Appearing on theScore esports Podcast Monday, Janzen spoke on everything from why he thinks The International’s prize pool will break its own record (again) this year, to how Valve can improve the Major system.

When asked about whether the prize pool for TI7 would exceed TI6’s massive $20.7 million purse, Janzen said the company behind Dota 2 would find a way to make it happen.

“If I had to bet on Valve, it’s always going to be more and they’re going to figure out some way to do it,” he said.

“Valve is going to figure out ways to steal money from my wallet every year in the best way possible,” he said. “They do a really good job of providing value and that’s the one thing I think Dota does a really good job compared to a lot of other free to play games as well as just games in general."

It's all about making the existing player base happy, he said.

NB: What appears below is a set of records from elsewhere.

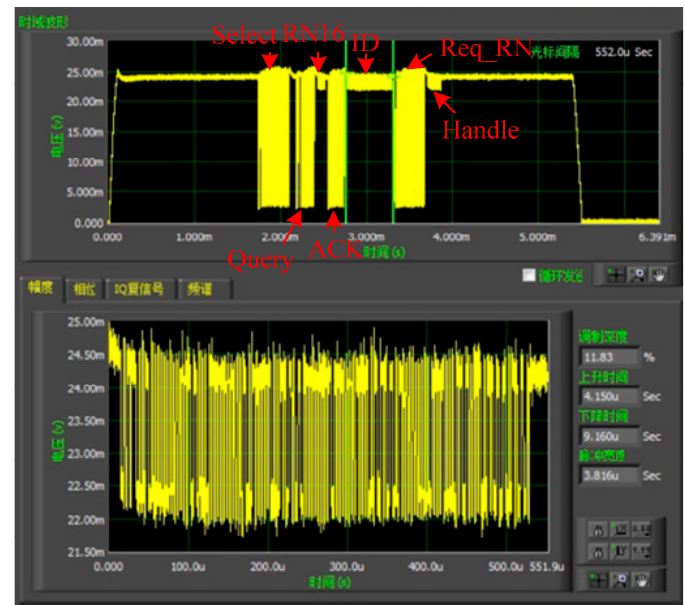
Figure 12. The result of communication test in the laboratory.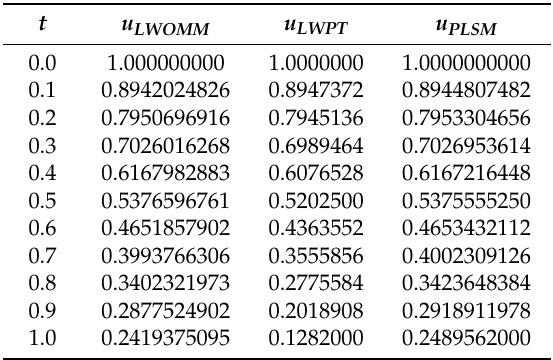
α= obtained by the introduced method, the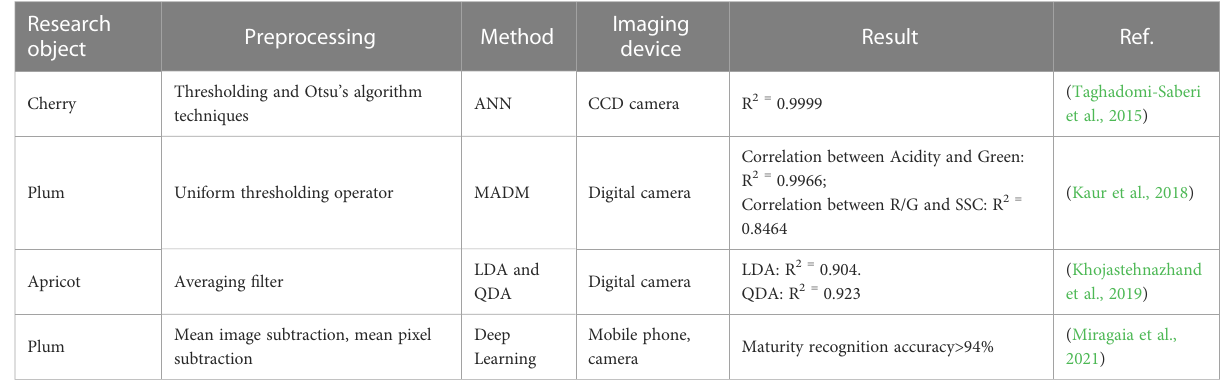
TABLE 2 Review on fruit maturity detection based on phenotypic information using RGB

“They provide a lot of value to their hardcore users, to their regular users and there’s always going to be somebody who’s willing to spend even more than I think I do.”

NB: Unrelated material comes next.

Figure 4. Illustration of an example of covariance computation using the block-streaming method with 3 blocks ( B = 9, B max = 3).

Janzen also commented on the Major system, saying that although it was overall beneficial to the Dota 2 scene, is isn’t not without its shortcomings.

“It is bad in some ways, I think it does hurt third parties,” he said.

“Obviously last year we saw Boston Major take precedence over DreamHack, and that was a very unfortunate case.” One solution, he said, would be to model things more closely on Counter-Strike’s tournament structure.

“Things I would like to see is maybe make the qualifiers more valuable, make them a LAN event very similar to CS:GO, right? Where you have all these teams coming in so it’s truly international,” he told theScore esports Podcast.

“What Valve is going to have to do in this case is take a step forward and be like, ‘This is an important part, we want to grow Dota as a whole.' So, very similar to the CS:GO system where they have a regional qualifier that mostly takes place online, and then they bring all those teams together to a major qualifying tournament,” he said.

Improving the Major structure would help showcase rising Dota talent that, at least right now, is getting lost in the shadows beyond the Majors' spotlight.

“I would just love to see more tier 2 support,” he said. “I think that’s the big thing we’re missing, is these up-and-coming stars are not getting as revealed as they used to be. In-house leagues, these sort of concepts, have disappeared," he said.

“To have a healthy, growing esport, you’re going to have to support those tier 2 players as well with smaller Cups, smaller tournaments.”